La pandemia también demostró que el Estado chileno ha financiado la pobreza mediante numerosos planes sociales, en vez de sentar las bases para que los pobres salgan de esa condición y contar con alguna capacidad económica para soportar tiempos de crisis. Los cinco millones de cajas de alimentos distribuidos en las zonas en cuarentena indican que muchas personas quedan expuestas al hambre si no pueden salir de sus casas a ganar el jornal. Por otra parte, el hacinamiento y las malas condiciones generales de vida han determinado que en las comunas con mayor pobreza se registren hasta diez veces más muertes por coronavirus que en las más ricas, como es la diferencia en la capital entre Puente Alto, con 625.000 habitantes y 23% de pobreza, y Vitacura, habitada por 95.000 personas, de las que apenas el 3% son pobres.
“Hay que cuidar a los ricos” dijo Augusto Pinochet, quien sostenía la teoría “del chorreo”: si los de arriba se enriquecen, algo de la riqueza pasará a los de abajo. La Constitución que redactaron los socios civiles del dictador fue un traje de medida para los dueños del poder económico, y aquellos que asumieron el poder político en democracia, como muchos de los dirigentes que taparon su pasado izquierdista con la capa del progresismo, le hicieron reformas y remiendos, pero el traje siguió teniendo la misma tela. Así fue hasta que el alzamiento popular de octubre de 2019 les dio un par de bofetadas para despertarlos de su sueño bobo de país líder y ejemplo latinoamericano, y les obligó a iniciar el proceso para eliminar el texto escrito por las bayonetas.

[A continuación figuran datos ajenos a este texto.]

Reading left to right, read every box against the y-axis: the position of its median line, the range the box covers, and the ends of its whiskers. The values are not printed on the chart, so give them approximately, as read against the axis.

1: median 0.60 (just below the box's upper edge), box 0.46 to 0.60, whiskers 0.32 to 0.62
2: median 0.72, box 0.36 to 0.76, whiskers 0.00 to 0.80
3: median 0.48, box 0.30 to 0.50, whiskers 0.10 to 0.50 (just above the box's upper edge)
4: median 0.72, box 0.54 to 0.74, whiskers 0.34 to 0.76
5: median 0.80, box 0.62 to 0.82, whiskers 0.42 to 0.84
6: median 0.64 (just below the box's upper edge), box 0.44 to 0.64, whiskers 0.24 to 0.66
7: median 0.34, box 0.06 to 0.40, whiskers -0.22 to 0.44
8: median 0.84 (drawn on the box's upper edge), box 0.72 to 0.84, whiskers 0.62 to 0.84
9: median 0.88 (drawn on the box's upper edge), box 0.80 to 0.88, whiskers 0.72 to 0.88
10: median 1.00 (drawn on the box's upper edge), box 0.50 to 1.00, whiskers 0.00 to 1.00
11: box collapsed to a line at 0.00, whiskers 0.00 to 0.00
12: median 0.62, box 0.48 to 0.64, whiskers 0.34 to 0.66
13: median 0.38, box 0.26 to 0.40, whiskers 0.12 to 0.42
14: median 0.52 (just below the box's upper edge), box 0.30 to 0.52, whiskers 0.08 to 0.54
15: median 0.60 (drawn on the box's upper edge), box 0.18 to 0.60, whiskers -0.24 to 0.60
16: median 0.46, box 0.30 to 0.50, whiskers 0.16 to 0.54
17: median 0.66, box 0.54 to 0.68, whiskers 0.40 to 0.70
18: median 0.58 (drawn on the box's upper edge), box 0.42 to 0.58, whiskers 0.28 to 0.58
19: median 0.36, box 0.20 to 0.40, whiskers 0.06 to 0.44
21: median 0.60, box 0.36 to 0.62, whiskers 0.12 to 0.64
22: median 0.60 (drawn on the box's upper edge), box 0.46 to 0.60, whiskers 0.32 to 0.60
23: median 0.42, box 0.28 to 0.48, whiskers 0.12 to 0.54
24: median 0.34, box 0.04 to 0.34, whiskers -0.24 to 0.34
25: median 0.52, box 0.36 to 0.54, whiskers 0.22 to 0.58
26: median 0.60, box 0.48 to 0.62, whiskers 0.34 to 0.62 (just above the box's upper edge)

El plebiscito del domingo pasado, en que ganó por una mayoría indiscutible la opción del Apruebo para crear una nueva Constitución tuvo un simbolismo del que a lo mejor los políticos chilenos no se dieron cuenta. El 25 de octubre de 1938 la izquierda llegó por primera vez al gobierno en el Frente Popular, encabezado por Pedro Aguirre Cerda. El presidente Aguirre Cerda, bajo la divisa “Gobernar es educar”, estimuló el desarrollo desde el Estado, un modelo que se mantuvo hasta el golpe de 1973 contra Salvador Allende. De ahora en adelante, es probable que los chilenos se inspiren en esas raíces para curar a su país del síndrome de María Antonieta, aunque sin guillotinas.